A sunflower's recognizable form inspires visions of sunbathed fields and clear blue skies. Most people assume that sunflowers are only useful for the seeds, but all parts are edible and make delicious snacks. If you like artichokes, try cooked sunflower buds, preparing them in boiling water or sauteeing them in fat. The petals are also edible, with a nutty tang that pairs nicely with sweet and savory flavors. Use them in recipes similar to how you'd use chrysanthemums, adding sunflower greens for an extra kick.
Mustard flowers grow wild almost anywhere you go, but you should only harvest them from your own garden. Avoid picking them along the side of the road, since they have likely been exposed to many unsavory elements. You can eat mustard flowers raw in salads, or steam them in vegetable sautees. Harvest the buds right before the flowers open, taking the top section of leaves, too. Saute with fat and add spices, and your greens will taste similar to broccoli rabe at a fraction of the price.

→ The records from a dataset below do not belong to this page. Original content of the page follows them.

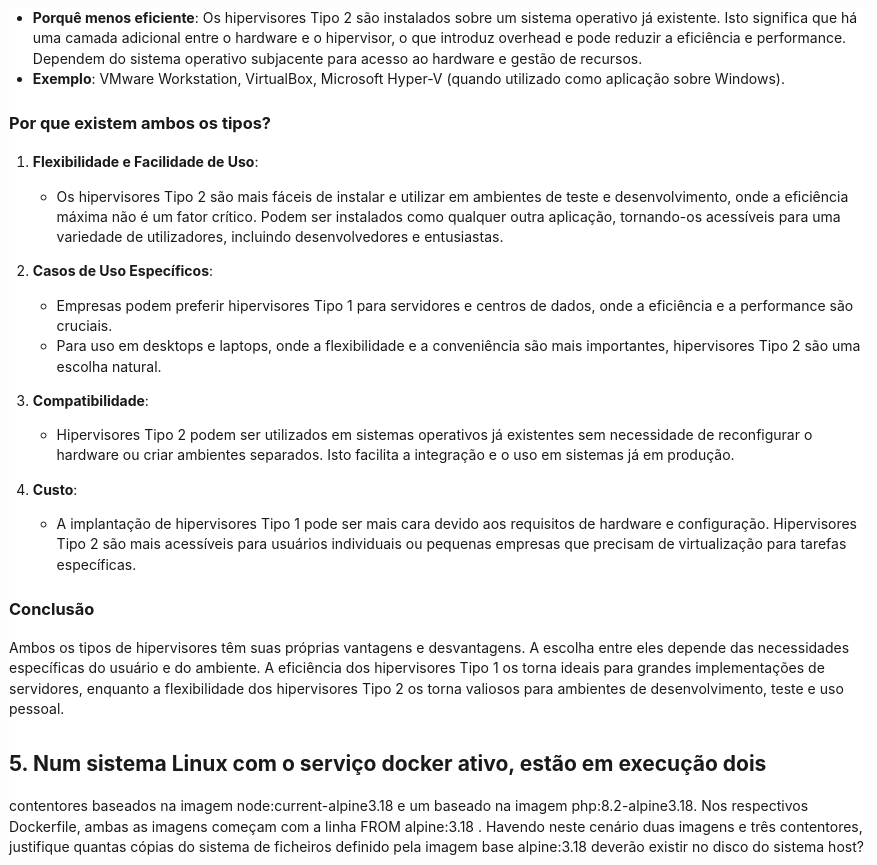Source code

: - **Porquê menos eficiente**: Os hipervisores Tipo 2 são instalados sobre um
  sistema operativo já existente. Isto significa que há uma camada adicional
  entre o hardware e o hipervisor, o que introduz overhead e pode reduzir a
  eficiência e performance. Dependem do sistema operativo subjacente para acesso
  ao hardware e gestão de recursos.
- **Exemplo**: VMware Workstation, VirtualBox, Microsoft Hyper-V (quando
  utilizado como aplicação sobre Windows).

### Por que existem ambos os tipos?

1. **Flexibilidade e Facilidade de Uso**:

   - Os hipervisores Tipo 2 são mais fáceis de instalar e utilizar em
     ambientes de teste e desenvolvimento, onde a eficiência máxima não
     é um fator crítico. Podem ser instalados como qualquer outra aplicação,
     tornando-os acessíveis para uma variedade de utilizadores, incluindo
     desenvolvedores e entusiastas.

2. **Casos de Uso Específicos**:

   - Empresas podem preferir hipervisores Tipo 1 para servidores e centros de
     dados, onde a eficiência e a performance são cruciais.
   - Para uso em desktops e laptops, onde a flexibilidade e a conveniência são
     mais importantes, hipervisores Tipo 2 são uma escolha natural.

3. **Compatibilidade**:

   - Hipervisores Tipo 2 podem ser utilizados em sistemas operativos já
     existentes sem necessidade de reconfigurar o hardware ou criar ambientes
     separados. Isto facilita a integração e o uso em sistemas já em produção.

4. **Custo**:
   - A implantação de hipervisores Tipo 1 pode ser mais cara devido aos
     requisitos de hardware e configuração. Hipervisores Tipo 2 são mais
     acessíveis para usuários individuais ou pequenas empresas que precisam de
     virtualização para tarefas específicas.

### Conclusão

Ambos os tipos de hipervisores têm suas próprias vantagens e desvantagens.
A escolha entre eles depende das necessidades específicas do usuário e do
ambiente. A eficiência dos hipervisores Tipo 1 os torna ideais para grandes
implementações de servidores, enquanto a flexibilidade dos hipervisores Tipo 2
os torna valiosos para ambientes de desenvolvimento, teste e uso pessoal.

## 5. Num sistema Linux com o serviço docker ativo, estão em execução dois

contentores baseados na imagem node:current-alpine3.18 e um baseado na imagem
php:8.2-alpine3.18. Nos respectivos Dockerfile, ambas as imagens começam com a
linha FROM alpine:3.18 . Havendo neste cenário duas imagens e três
contentores, justifique quantas cópias do sistema de ficheiros definido pela
imagem base alpine:3.18 deverão existir no disco do sistema host?
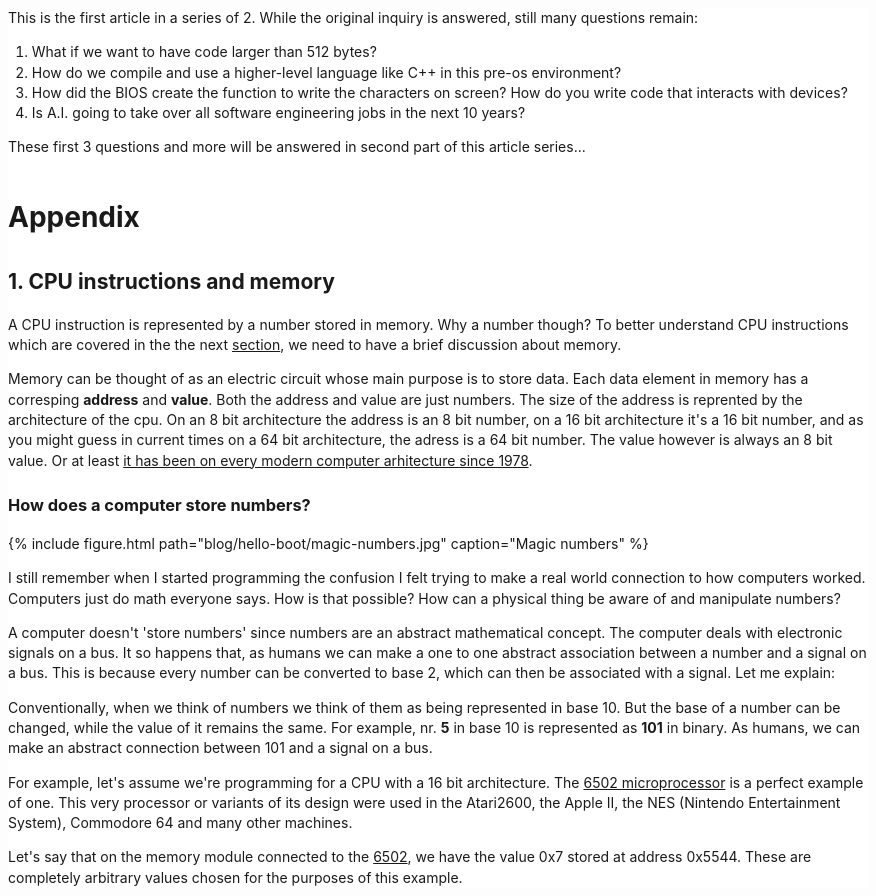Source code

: This is the first article in a series of 2. While the original inquiry is answered, still many questions remain: 
1. What if we want to have code larger than 512 bytes?
2. How do we compile and use a higher-level language like C++ in this pre-os environment?
3. How did the BIOS create the function to write the characters on screen? How do you write code that interacts with devices?
4. Is A.I. going to take over all software engineering jobs in the next 10 years?

These first 3 questions and more will be answered in second part of this article series...

# Appendix

## 1. CPU instructions and memory

A CPU instruction is represented by a number stored in memory. Why a number though? To better understand CPU instructions which are covered in the the next [section](#1-cpu-instructions), we need to have a brief discussion about memory.

Memory can be thought of as an electric circuit whose main purpose is to store data. Each data element in memory has a corresping **address** and **value**. Both the address and value are just numbers. The size of the address is reprented by the architecture of the cpu. On an 8 bit architecture the address is an 8 bit number, on a 16 bit architecture it's a 16 bit number, and as you might guess in current times on a 64 bit architecture, the adress is a 64 bit number. The value however is always an 8 bit value. Or at least [it has been on every modern computer arhitecture since 1978](https://en.wikipedia.org/wiki/Word_(computer_architecture)#Table_of_word_sizes).

### How does a computer store numbers?
{% include figure.html path="blog/hello-boot/magic-numbers.jpg" caption="Magic numbers" %}

I still remember when I started programming the confusion I felt trying to make a real world connection to how computers worked. Computers just do math everyone says. How is that possible? How can a physical thing be aware of and manipulate numbers?

A computer doesn't 'store numbers' since numbers are an abstract mathematical concept. The computer deals with electronic signals on a bus. It so happens that, as humans we can make a one to one abstract association between a number and a signal on a bus. This is because every number can be converted to base 2, which can then be associated with a signal. Let me explain:

Conventionally, when we think of numbers we think of them as being represented in base 10. But the base of a number can be changed, while the value of it remains the same. For example, nr. **5** in base 10 is represented as **101** in binary. As humans, we can make an abstract connection between 101 and a signal on a bus.




For example, let's assume we're programming for a CPU with a 16 bit architecture. The [6502 microprocessor](https://en.wikipedia.org/wiki/MOS_Technology_6502) is a perfect example of one. This very processor or variants of its design were used in the Atari2600, the Apple II, the NES (Nintendo Entertainment System), Commodore 64 and many other machines.


Let's say that on the memory module connected to the [6502](https://en.wikipedia.org/wiki/MOS_Technology_6502), we have the value 0x7 stored at address 0x5544. These are completely arbitrary values chosen for the purposes of this example.
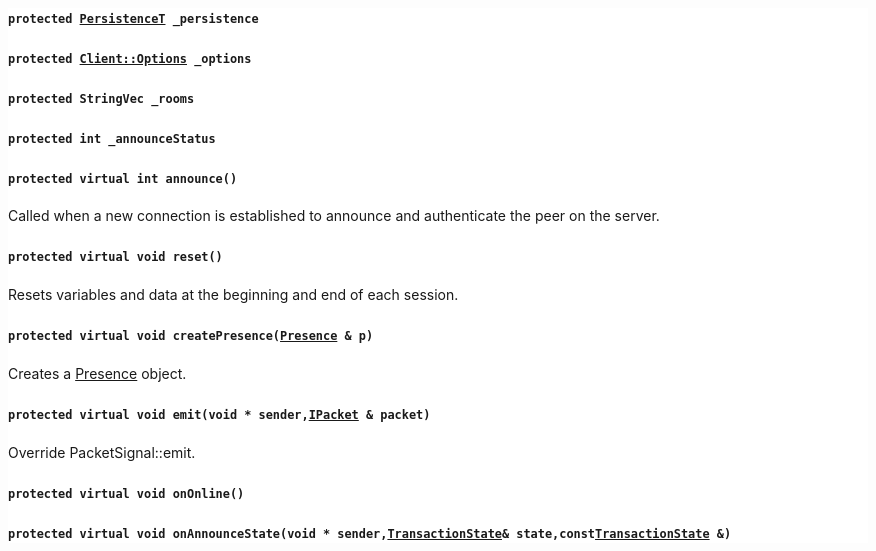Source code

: 



#### `protected `[`PersistenceT`](#classscy_1_1TimedManager)` _persistence` 





#### `protected `[`Client::Options`](#structscy_1_1smpl_1_1Client_1_1Options)` _options` 





#### `protected StringVec _rooms` 





#### `protected int _announceStatus` 





#### `protected virtual int announce()` 



Called when a new connection is established to announce and authenticate the peer on the server.

#### `protected virtual void reset()` 



Resets variables and data at the beginning and end of each session.

#### `protected virtual void createPresence(`[`Presence`](#classscy_1_1smpl_1_1Presence)` & p)` 

Creates a [Presence](#classscy_1_1smpl_1_1Presence) object.



#### `protected virtual void emit(void * sender,`[`IPacket`](#classscy_1_1IPacket)` & packet)` 

Override PacketSignal::emit.



#### `protected virtual void onOnline()` 





#### `protected virtual void onAnnounceState(void * sender,`[`TransactionState`](#structscy_1_1TransactionState)` & state,const `[`TransactionState`](#structscy_1_1TransactionState)` &)` 

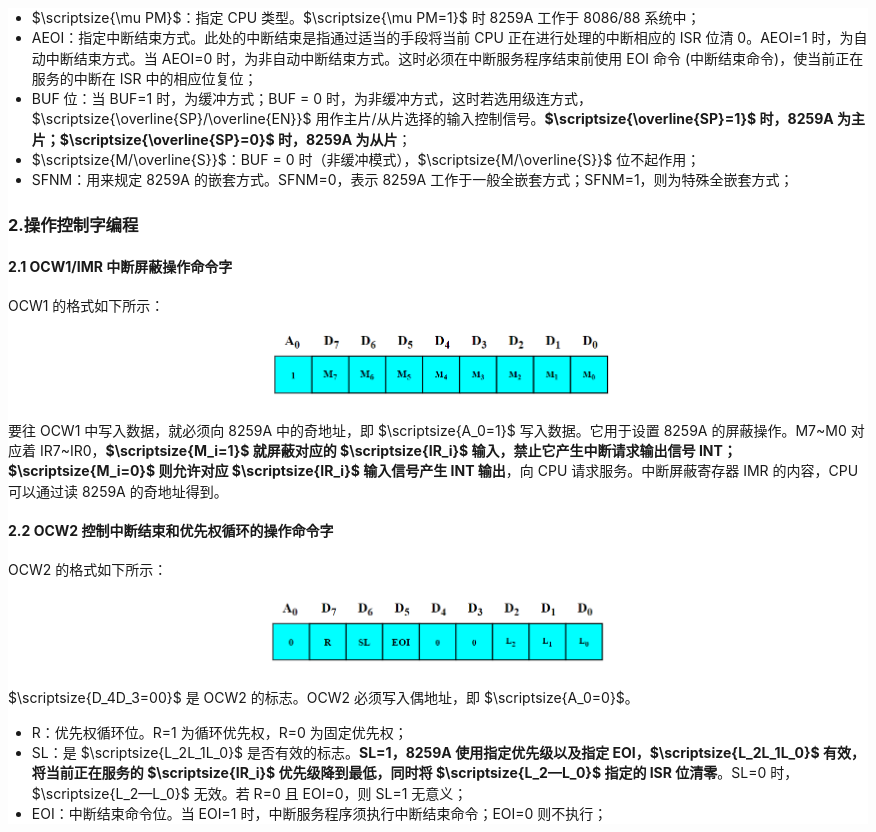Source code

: - $\scriptsize{\mu PM}$：指定 CPU 类型。$\scriptsize{\mu PM=1}$ 时 8259A 工作于 8086/88 系统中；
- AEOI：指定中断结束方式。此处的中断结束是指通过适当的手段将当前 CPU 正在进行处理的中断相应的 ISR 位清 0。AEOI=1 时，为自动中断结束方式。当 AEOI=0 时，为非自动中断结束方式。这时必须在中断服务程序结束前使用 EOI 命令 (中断结束命令)，使当前正在服务的中断在 ISR 中的相应位复位；
- BUF 位：当 BUF=1 时，为缓冲方式；BUF = 0 时，为非缓冲方式，这时若选用级连方式，$\scriptsize{\overline{SP}/\overline{EN}}$ 用作主片/从片选择的输入控制信号。**$\scriptsize{\overline{SP}=1}$ 时，8259A 为主片；$\scriptsize{\overline{SP}=0}$ 时，8259A 为从片**；
- $\scriptsize{M/\overline{S}}$：BUF = 0 时（非缓冲模式），$\scriptsize{M/\overline{S}}$ 位不起作用；
- SFNM：用来规定 8259A 的嵌套方式。SFNM=0，表示 8259A 工作于一般全嵌套方式；SFNM=1，则为特殊全嵌套方式；

### 2.操作控制字编程

#### 2.1 OCW1/IMR 中断屏蔽操作命令字

OCW1 的格式如下所示：

<div align="center">
    <img src="x86-32汇编实模式_static/43.png" width="350"/>
</div>

要往 OCW1 中写入数据，就必须向 8259A 中的奇地址，即 $\scriptsize{A_0=1}$ 写入数据。它用于设置 8259A 的屏蔽操作。M7~M0 对应着 IR7~IR0，**$\scriptsize{M_i=1}$ 就屏蔽对应的 $\scriptsize{IR_i}$ 输入，禁止它产生中断请求输出信号 INT；$\scriptsize{M_i=0}$ 则允许对应 $\scriptsize{IR_i}$ 输入信号产生 INT 输出**，向 CPU 请求服务。中断屏蔽寄存器 IMR 的内容，CPU 可以通过读 8259A 的奇地址得到。

#### 2.2 OCW2 控制中断结束和优先权循环的操作命令字

OCW2 的格式如下所示：

<div align="center">
    <img src="x86-32汇编实模式_static/44.png" width="350"/>
</div>

$\scriptsize{D_4D_3=00}$ 是 OCW2 的标志。OCW2 必须写入偶地址，即 $\scriptsize{A_0=0}$。

- R：优先权循环位。R=1 为循环优先权，R=0 为固定优先权；
- SL：是 $\scriptsize{L_2L_1L_0}$ 是否有效的标志。**SL=1，8259A 使用指定优先级以及指定 EOI，$\scriptsize{L_2L_1L_0}$ 有效，将当前正在服务的 $\scriptsize{IR_i}$ 优先级降到最低，同时将 $\scriptsize{L_2—L_0}$ 指定的 ISR 位清零**。SL=0 时，$\scriptsize{L_2—L_0}$ 无效。若 R=0 且 EOI=0，则 SL=1 无意义；
- EOI：中断结束命令位。当 EOI=1 时，中断服务程序须执行中断结束命令；EOI=0 则不执行；
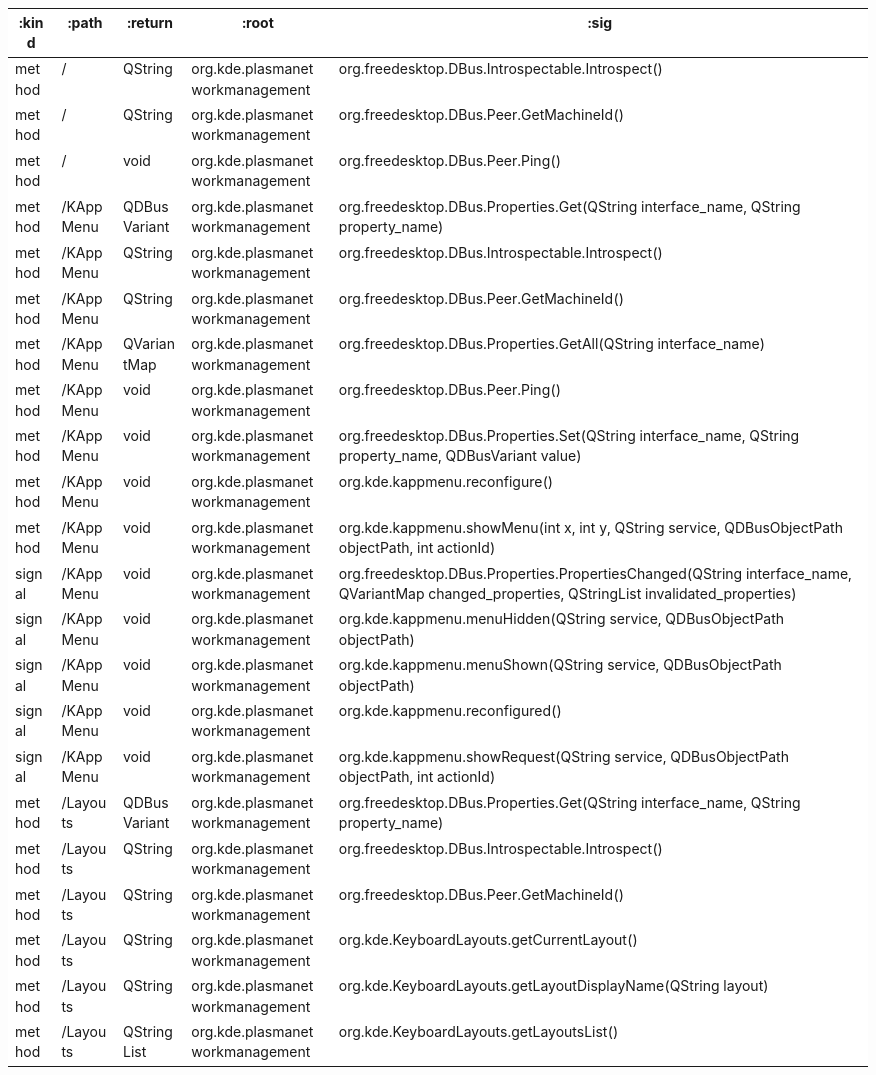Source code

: :kind            | :path                                | :return      | :root                           | :sig                                                                                                                                         
---------------- | ------------------------------------ | ------------ | ------------------------------- | ---------------------------------------------------------------------------------------------------------------------------------------------
method           | /                                    | QString      | org.kde.plasmanetworkmanagement | org.freedesktop.DBus.Introspectable.Introspect()                                                                                             
method           | /                                    | QString      | org.kde.plasmanetworkmanagement | org.freedesktop.DBus.Peer.GetMachineId()                                                                                                     
method           | /                                    | void         | org.kde.plasmanetworkmanagement | org.freedesktop.DBus.Peer.Ping()                                                                                                             
method           | /KAppMenu                            | QDBusVariant | org.kde.plasmanetworkmanagement | org.freedesktop.DBus.Properties.Get(QString interface_name, QString property_name)                                                           
method           | /KAppMenu                            | QString      | org.kde.plasmanetworkmanagement | org.freedesktop.DBus.Introspectable.Introspect()                                                                                             
method           | /KAppMenu                            | QString      | org.kde.plasmanetworkmanagement | org.freedesktop.DBus.Peer.GetMachineId()                                                                                                     
method           | /KAppMenu                            | QVariantMap  | org.kde.plasmanetworkmanagement | org.freedesktop.DBus.Properties.GetAll(QString interface_name)                                                                               
method           | /KAppMenu                            | void         | org.kde.plasmanetworkmanagement | org.freedesktop.DBus.Peer.Ping()                                                                                                             
method           | /KAppMenu                            | void         | org.kde.plasmanetworkmanagement | org.freedesktop.DBus.Properties.Set(QString interface_name, QString property_name, QDBusVariant value)                                       
method           | /KAppMenu                            | void         | org.kde.plasmanetworkmanagement | org.kde.kappmenu.reconfigure()                                                                                                               
method           | /KAppMenu                            | void         | org.kde.plasmanetworkmanagement | org.kde.kappmenu.showMenu(int x, int y, QString service, QDBusObjectPath objectPath, int actionId)                                           
signal           | /KAppMenu                            | void         | org.kde.plasmanetworkmanagement | org.freedesktop.DBus.Properties.PropertiesChanged(QString interface_name, QVariantMap changed_properties, QStringList invalidated_properties)
signal           | /KAppMenu                            | void         | org.kde.plasmanetworkmanagement | org.kde.kappmenu.menuHidden(QString service, QDBusObjectPath objectPath)                                                                     
signal           | /KAppMenu                            | void         | org.kde.plasmanetworkmanagement | org.kde.kappmenu.menuShown(QString service, QDBusObjectPath objectPath)                                                                      
signal           | /KAppMenu                            | void         | org.kde.plasmanetworkmanagement | org.kde.kappmenu.reconfigured()                                                                                                              
signal           | /KAppMenu                            | void         | org.kde.plasmanetworkmanagement | org.kde.kappmenu.showRequest(QString service, QDBusObjectPath objectPath, int actionId)                                                      
method           | /Layouts                             | QDBusVariant | org.kde.plasmanetworkmanagement | org.freedesktop.DBus.Properties.Get(QString interface_name, QString property_name)                                                           
method           | /Layouts                             | QString      | org.kde.plasmanetworkmanagement | org.freedesktop.DBus.Introspectable.Introspect()                                                                                             
method           | /Layouts                             | QString      | org.kde.plasmanetworkmanagement | org.freedesktop.DBus.Peer.GetMachineId()                                                                                                     
method           | /Layouts                             | QString      | org.kde.plasmanetworkmanagement | org.kde.KeyboardLayouts.getCurrentLayout()                                                                                                   
method           | /Layouts                             | QString      | org.kde.plasmanetworkmanagement | org.kde.KeyboardLayouts.getLayoutDisplayName(QString layout)                                                                                 
method           | /Layouts                             | QStringList  | org.kde.plasmanetworkmanagement | org.kde.KeyboardLayouts.getLayoutsList()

The nostalgia of colorful carnations brings to mind corsages and floral centerpieces, but the plant is also tasty and easy to grow. The plants are adaptable, tolerating full sunlight, air pollution, and mild neglect. Carnation petals are surprisingly sweet with a clove-like fragrance, but remove the bitter, white base of the flower before you eat them. Aside from utilizing minced petals as a garnish on green salads and desserts, you can also candy the petals or steep them in wine.
Enjoying delicate blooms in striking colors is one reason to plant tulip beds in your garden. The blossoms are also edible and make an attractive garnish for soups and salads. After removing the pistil and stamens, use the whole flower as a bowl for salad, or use petals instead of crackers for spreads and dips. The more fragrant the flower is, the more pronounced its flavor will be. Some varieties taste earthy, like beans or lettuce, and the sweetest are white, peach, and pink. Eat petals raw to prevent their color from dimming.
Remember that as edible as a flower might be, if it has been sprayed with chemical pesticides or exposed to harmful pollutants, it might not sit well with you. Always be sure to only use flowers from a source you trust — such as your own or a friend's garden — and wash them well.